WHAT YOU WILL DO:
1. Answer these questions from the State of the Nation post:
(a) How much will government spend on public infrastructure over the next three years?
(b) By what percentage, and over what period, does government plan to increase the number of police men and women?
(c) How large is the guarantee fund that government will set up for housing?
2. According to the State of the Nation post, why will government set up the housing guarantee fund? Answer in one to three sentences.
3. Can you reproduce word for word the part of the State of the Nation post starting with "Very concrete education" and going on through "to track progress."?

SOURCE TEXT:
######

I have whipped through the State of the Nation address while Jacob Zuma is just getting started. My initial impression is good, maybe even very good …. but maybe there has just been so much bad news and poor performance that any detailed and thoughtful stuff from government is likely to impress me …
Here are some bits and pieces:
As always the address was long on the broad brush, leaving the details to ministerial budget votes over the next few weeks.
However, there were interesting bits:
First a claim that no-one appears to be believing …. I will have to check these figures and see how they arrived at them:
We are pleased to announce that by the end of December, we had created more than 480 000 public works job opportunities, which is 97% of the target we had set.
More money for public infrastructure – power and transport
Over the next three years government will spend R846 billion on public infrastructure.
One of the most favourable public expenditure/infrastructure statements was:
Among other things, this will look at the participation of independent power producers, and protecting the poor from rising electricity prices.
We will establish an independent system operator, separate from Eskom Holdings.
Money to subsidise the employment of first time young workers
Proposals will be tabled to subsidise the cost of hiring younger workers, to encourage firms to take on inexperienced staff.
He announced a plan to hold departments accountable:
The Ministers who are responsible for a particular outcome, will sign a detailed Delivery Agreement with the President.
It will outline what is to be done, how, by whom, within what time period and using what measurements and resources.
Very concrete education targets:
We aim to increase the pass rate for these tests from the current average of between 35 and 40% to at least 60% by 2014.
Results will be sent to parents to track progress.
In addition, each of our 27 000 schools will be assessed by officials from the Department of Basic Education.
This will be recorded in an auditable written report.
We aim to increase the number of matric students who are eligible for university admission to
175 000 a year by 2014.
Brutal admission on certain health failures:
We must confront the fact that life expectancy at birth, has dropped from 60 years in 1994 to just below 50 years today.
We are therefore making interventions to lower maternal mortality rates, to reduce new HIV infections and to effectively treat HIV and tuberculosis.
We are implementing plans to increase the number of police men and women by 10% over the next three years.
Concrete stuff about housing and mobilising private sector funds:
We are working to upgrade well-located informal settlements and provide proper service and land tenure to at least 500 000 households by 2014.
We plan to set aside over 6 000 hectares of well-located public land for low income and affordable housing.
A key new initiative will be to accommodate people whose salaries are too high to get government subsidies, but who earn too little to qualify for a normal bank mortgage.
We will set up a guarantee fund of R1 billion to incentivise the private banking and housing sector, to develop new products to meet this housing demand.

######

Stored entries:
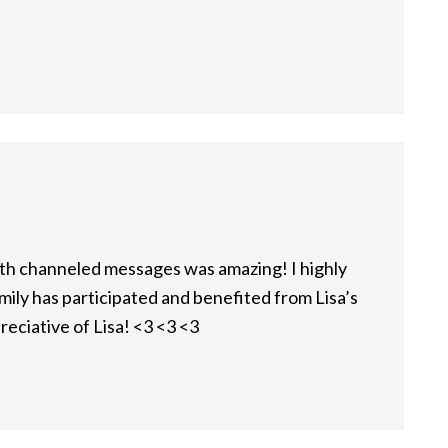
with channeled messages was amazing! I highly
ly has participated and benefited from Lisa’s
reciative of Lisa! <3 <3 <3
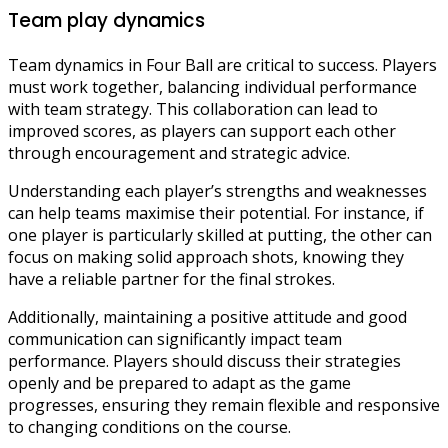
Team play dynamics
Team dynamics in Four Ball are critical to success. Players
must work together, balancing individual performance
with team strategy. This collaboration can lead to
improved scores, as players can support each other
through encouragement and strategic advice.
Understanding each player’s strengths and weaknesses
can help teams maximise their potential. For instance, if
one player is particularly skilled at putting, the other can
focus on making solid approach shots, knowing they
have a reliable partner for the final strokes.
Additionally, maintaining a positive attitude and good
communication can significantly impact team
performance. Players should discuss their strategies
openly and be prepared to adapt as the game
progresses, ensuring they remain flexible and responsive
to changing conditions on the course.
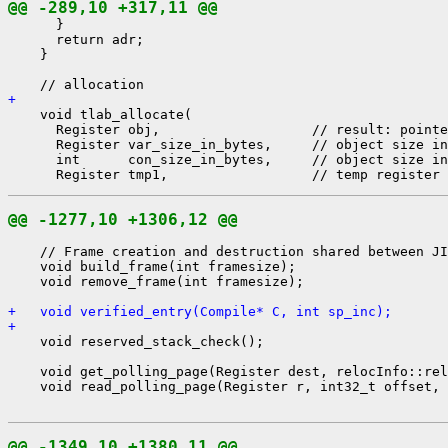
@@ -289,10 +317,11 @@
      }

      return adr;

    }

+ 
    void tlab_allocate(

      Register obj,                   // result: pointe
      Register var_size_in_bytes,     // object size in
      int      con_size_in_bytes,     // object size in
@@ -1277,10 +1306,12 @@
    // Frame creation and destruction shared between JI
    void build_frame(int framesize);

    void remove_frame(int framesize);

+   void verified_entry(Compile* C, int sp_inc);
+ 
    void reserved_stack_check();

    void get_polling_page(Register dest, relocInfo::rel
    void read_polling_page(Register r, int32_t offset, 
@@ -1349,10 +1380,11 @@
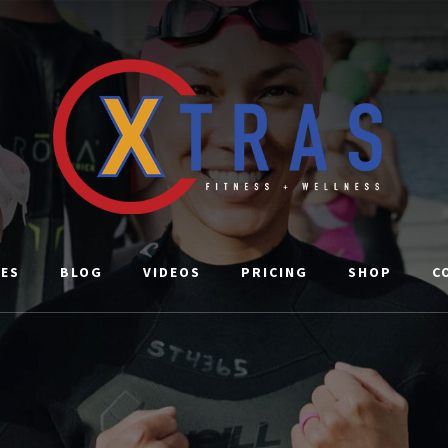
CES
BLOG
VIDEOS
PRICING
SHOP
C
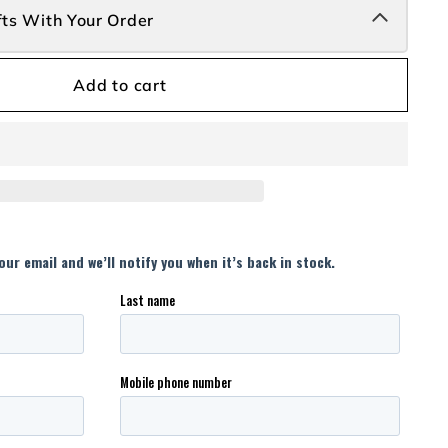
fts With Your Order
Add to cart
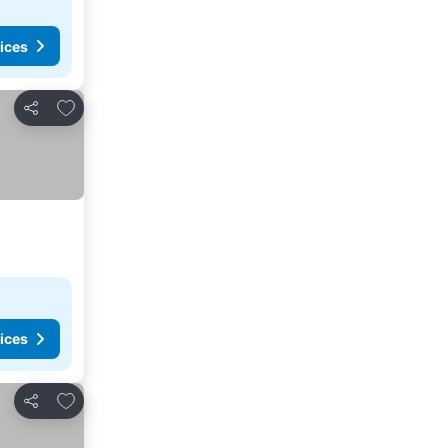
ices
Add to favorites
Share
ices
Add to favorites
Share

######

SOLUTIONS FOR EACH TASK:
1.
(a) R846 billion.
(b) By 10% over the next three years.
(c) R1 billion.

2. The fund is meant to incentivise the private banking and housing sector to develop new products for people whose salaries are too high for government subsidies but too low to qualify for a normal bank mortgage.

3.
Very concrete education targets:
We aim to increase the pass rate for these tests from the current average of between 35 and 40% to at least 60% by 2014.
Results will be sent to parents to track progress.